III.3 Pelaksanaan Praktikum
III.3.1 Persiapan pakan alami
Pakan alami nener bandeng berupa Spirulina sp. sehingga perlu dilakukan kultur Spirulina sebagai pakan nener bandeng.
III.3.2 Pembesaran nener bandeng
Akuarium diisi air laut bervolume setengah dari akuarium.
5 buat nener bandeng dimasukkan ke dalam akuarium yang sudah berisi air
laut.
Akuarium diberi aerasi agar tersedia oksigen terkarut di dalam air.
Ikan diberi pakan 2x sehari yaitu pagi dan sore hari. Pada pagi hari ikan diberi
pakan berupa pellet dan sore hari diberi pakan 1 tetes Spirulina sp.

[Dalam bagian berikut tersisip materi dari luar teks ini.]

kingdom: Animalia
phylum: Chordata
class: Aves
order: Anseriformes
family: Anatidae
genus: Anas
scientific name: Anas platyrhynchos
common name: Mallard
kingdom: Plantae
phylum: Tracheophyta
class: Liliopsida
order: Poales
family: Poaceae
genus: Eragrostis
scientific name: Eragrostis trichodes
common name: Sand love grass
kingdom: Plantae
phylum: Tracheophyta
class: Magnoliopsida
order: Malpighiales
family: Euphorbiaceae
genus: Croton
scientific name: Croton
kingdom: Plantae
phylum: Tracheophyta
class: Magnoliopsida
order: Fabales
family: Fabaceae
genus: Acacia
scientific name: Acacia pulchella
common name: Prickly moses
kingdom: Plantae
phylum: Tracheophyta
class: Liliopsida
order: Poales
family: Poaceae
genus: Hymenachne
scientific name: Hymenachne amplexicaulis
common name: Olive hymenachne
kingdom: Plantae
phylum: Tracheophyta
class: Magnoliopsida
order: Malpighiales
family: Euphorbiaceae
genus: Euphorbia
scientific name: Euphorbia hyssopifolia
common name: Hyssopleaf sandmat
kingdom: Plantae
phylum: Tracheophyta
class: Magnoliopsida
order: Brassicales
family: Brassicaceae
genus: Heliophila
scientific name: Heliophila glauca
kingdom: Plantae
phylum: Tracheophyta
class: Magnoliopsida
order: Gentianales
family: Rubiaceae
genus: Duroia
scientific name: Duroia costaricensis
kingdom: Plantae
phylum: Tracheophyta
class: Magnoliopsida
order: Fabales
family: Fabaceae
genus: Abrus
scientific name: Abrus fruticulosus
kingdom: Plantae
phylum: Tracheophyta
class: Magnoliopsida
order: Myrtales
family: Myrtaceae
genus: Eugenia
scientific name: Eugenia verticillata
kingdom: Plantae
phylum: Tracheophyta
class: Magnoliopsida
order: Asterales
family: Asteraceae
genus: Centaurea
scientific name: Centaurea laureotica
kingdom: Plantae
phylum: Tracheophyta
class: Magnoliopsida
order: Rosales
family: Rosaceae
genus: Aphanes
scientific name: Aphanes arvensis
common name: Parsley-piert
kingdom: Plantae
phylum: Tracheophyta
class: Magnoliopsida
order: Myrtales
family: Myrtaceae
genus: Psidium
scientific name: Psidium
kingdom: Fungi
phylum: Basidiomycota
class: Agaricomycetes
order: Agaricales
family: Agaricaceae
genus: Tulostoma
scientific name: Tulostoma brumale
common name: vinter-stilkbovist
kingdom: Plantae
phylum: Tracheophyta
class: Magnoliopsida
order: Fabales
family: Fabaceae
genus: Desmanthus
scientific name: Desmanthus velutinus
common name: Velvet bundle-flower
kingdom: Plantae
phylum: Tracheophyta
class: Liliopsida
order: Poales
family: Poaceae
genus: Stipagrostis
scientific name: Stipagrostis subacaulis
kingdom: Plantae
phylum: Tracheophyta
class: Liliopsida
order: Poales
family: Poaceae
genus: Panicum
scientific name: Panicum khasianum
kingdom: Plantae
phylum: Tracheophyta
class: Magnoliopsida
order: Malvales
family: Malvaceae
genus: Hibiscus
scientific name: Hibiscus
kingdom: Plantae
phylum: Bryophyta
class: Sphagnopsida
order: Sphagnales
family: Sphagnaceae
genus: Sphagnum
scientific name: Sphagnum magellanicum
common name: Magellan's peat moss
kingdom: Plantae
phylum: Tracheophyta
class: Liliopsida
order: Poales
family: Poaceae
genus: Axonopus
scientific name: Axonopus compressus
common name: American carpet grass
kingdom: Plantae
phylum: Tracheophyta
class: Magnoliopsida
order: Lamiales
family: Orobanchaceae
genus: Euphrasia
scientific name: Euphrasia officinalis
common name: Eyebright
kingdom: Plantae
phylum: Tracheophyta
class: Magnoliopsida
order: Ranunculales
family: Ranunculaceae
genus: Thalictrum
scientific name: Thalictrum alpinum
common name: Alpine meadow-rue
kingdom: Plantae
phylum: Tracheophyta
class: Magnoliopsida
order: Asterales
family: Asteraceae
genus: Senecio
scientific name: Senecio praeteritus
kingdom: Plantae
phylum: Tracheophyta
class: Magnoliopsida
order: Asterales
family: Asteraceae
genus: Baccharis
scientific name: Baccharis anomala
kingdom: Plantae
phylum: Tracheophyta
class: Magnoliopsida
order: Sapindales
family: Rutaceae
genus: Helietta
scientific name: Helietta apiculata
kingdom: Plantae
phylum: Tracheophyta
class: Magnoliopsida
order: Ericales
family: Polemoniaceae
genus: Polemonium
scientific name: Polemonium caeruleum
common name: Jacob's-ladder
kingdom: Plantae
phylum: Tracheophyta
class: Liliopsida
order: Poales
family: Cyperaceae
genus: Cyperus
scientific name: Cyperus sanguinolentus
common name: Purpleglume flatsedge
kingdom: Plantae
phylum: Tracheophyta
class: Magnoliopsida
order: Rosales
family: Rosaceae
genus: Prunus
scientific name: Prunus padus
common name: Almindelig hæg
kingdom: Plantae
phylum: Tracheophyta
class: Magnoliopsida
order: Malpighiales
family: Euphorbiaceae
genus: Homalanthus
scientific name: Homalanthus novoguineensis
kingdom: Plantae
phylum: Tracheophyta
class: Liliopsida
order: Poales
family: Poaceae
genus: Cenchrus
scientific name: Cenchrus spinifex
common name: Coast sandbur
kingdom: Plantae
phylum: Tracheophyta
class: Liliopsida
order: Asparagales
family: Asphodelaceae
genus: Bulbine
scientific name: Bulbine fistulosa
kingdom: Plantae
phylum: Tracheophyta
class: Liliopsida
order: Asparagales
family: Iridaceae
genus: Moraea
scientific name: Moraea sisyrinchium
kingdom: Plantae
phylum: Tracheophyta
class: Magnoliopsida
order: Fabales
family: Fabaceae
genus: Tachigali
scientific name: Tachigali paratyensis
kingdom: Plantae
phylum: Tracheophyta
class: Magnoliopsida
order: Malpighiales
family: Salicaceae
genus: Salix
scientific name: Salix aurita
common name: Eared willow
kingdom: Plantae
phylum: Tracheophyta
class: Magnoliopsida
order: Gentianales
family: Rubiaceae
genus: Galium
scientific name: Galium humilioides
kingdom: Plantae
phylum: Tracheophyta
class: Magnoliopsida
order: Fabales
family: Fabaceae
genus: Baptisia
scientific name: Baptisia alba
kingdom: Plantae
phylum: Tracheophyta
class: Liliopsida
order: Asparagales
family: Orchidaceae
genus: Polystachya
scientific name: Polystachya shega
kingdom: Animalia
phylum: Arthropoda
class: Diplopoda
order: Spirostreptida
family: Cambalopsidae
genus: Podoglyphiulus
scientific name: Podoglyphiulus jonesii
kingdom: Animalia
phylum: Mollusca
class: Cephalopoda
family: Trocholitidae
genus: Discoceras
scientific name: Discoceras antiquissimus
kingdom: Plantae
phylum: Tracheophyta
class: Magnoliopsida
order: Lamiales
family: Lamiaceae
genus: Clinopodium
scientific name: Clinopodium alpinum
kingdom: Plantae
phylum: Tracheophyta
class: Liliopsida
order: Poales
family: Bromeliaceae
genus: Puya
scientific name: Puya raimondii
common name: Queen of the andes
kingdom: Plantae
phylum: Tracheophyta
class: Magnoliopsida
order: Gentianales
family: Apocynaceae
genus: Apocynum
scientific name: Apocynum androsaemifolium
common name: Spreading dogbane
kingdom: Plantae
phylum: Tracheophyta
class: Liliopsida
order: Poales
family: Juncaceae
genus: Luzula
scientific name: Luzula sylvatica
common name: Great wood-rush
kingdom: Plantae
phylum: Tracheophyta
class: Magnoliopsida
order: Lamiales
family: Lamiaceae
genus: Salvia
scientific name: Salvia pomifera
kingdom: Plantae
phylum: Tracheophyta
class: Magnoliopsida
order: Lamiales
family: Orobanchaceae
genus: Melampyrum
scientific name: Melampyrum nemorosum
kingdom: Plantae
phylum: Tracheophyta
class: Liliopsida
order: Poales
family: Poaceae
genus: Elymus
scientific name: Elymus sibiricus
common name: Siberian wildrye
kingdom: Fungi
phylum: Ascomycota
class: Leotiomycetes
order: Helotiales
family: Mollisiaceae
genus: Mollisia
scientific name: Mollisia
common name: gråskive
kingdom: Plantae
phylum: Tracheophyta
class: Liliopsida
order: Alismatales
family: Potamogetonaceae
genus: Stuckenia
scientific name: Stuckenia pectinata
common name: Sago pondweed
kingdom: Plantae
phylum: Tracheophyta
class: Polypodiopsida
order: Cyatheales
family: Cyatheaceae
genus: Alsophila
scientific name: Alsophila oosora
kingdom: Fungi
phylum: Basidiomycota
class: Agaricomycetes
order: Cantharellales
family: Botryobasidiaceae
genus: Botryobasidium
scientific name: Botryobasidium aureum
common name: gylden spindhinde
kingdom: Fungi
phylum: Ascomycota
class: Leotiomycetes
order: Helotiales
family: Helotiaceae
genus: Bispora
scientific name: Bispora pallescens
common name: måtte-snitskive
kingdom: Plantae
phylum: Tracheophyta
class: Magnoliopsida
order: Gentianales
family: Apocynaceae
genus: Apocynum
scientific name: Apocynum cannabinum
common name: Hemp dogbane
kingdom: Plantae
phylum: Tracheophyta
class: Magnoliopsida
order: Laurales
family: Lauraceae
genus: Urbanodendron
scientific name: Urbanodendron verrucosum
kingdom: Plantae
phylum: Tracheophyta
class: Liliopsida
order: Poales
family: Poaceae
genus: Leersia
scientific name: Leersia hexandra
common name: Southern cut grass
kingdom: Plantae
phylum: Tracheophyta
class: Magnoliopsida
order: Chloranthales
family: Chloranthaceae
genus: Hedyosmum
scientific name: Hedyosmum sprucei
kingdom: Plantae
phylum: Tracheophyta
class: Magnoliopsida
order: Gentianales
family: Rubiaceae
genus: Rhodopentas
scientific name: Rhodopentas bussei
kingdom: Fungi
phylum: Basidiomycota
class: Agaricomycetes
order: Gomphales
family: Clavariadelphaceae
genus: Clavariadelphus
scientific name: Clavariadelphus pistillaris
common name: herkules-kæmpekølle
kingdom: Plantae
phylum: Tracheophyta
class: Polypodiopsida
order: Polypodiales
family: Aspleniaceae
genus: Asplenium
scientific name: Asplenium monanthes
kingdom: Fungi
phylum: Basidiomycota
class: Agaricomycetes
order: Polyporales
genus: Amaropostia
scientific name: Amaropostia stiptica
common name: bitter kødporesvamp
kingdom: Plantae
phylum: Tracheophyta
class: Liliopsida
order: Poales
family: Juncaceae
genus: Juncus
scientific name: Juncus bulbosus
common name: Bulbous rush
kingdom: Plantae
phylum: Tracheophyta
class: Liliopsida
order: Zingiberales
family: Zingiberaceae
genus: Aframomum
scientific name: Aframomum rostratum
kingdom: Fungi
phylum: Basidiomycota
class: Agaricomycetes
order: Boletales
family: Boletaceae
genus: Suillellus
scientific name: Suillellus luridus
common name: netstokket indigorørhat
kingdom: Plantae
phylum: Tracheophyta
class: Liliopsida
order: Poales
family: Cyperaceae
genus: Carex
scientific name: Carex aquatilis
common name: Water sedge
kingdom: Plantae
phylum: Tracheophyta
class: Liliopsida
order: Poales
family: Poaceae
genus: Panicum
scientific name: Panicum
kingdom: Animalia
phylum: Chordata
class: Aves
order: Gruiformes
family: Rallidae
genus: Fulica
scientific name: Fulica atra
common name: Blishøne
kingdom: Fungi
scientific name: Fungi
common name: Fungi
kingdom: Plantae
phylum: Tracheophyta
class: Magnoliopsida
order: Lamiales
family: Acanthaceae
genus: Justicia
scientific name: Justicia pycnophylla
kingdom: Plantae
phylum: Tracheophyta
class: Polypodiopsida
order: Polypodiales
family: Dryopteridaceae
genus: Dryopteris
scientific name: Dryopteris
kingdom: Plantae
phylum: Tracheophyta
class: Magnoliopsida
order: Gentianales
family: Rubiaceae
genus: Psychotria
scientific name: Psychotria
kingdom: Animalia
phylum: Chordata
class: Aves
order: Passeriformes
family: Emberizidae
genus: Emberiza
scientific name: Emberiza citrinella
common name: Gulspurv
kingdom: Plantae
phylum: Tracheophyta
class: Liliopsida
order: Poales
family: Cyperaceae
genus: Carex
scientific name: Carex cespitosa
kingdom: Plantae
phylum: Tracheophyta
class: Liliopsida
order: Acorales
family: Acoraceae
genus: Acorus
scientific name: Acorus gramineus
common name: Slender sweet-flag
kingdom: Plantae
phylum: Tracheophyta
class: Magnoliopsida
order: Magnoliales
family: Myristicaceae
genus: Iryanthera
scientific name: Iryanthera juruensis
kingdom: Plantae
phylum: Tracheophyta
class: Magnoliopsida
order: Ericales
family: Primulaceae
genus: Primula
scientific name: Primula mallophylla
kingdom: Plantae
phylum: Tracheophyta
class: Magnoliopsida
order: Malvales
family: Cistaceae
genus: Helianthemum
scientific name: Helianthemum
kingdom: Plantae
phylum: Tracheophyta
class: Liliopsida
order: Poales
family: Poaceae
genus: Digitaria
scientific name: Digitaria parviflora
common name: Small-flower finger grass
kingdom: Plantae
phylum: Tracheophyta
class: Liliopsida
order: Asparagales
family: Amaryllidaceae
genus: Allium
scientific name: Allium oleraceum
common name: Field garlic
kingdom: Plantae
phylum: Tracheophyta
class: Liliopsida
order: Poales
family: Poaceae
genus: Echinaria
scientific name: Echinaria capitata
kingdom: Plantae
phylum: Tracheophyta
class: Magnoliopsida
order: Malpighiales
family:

Diamati perkembangannya setiap hari.
Pada hari ke-15 ukur pertambahan berat dan panjangnya. III.3.3 Pengukuran parameter fisika kimia
Parameter yang dilakukan adalah parameter fisika yaitu suhu.
Termometer dimasukkan ke dalam air akuarium untuk mengetahui suhu dalam
air pendederan.
Kemudian dicatat suhu yang ditunjukkan termometer.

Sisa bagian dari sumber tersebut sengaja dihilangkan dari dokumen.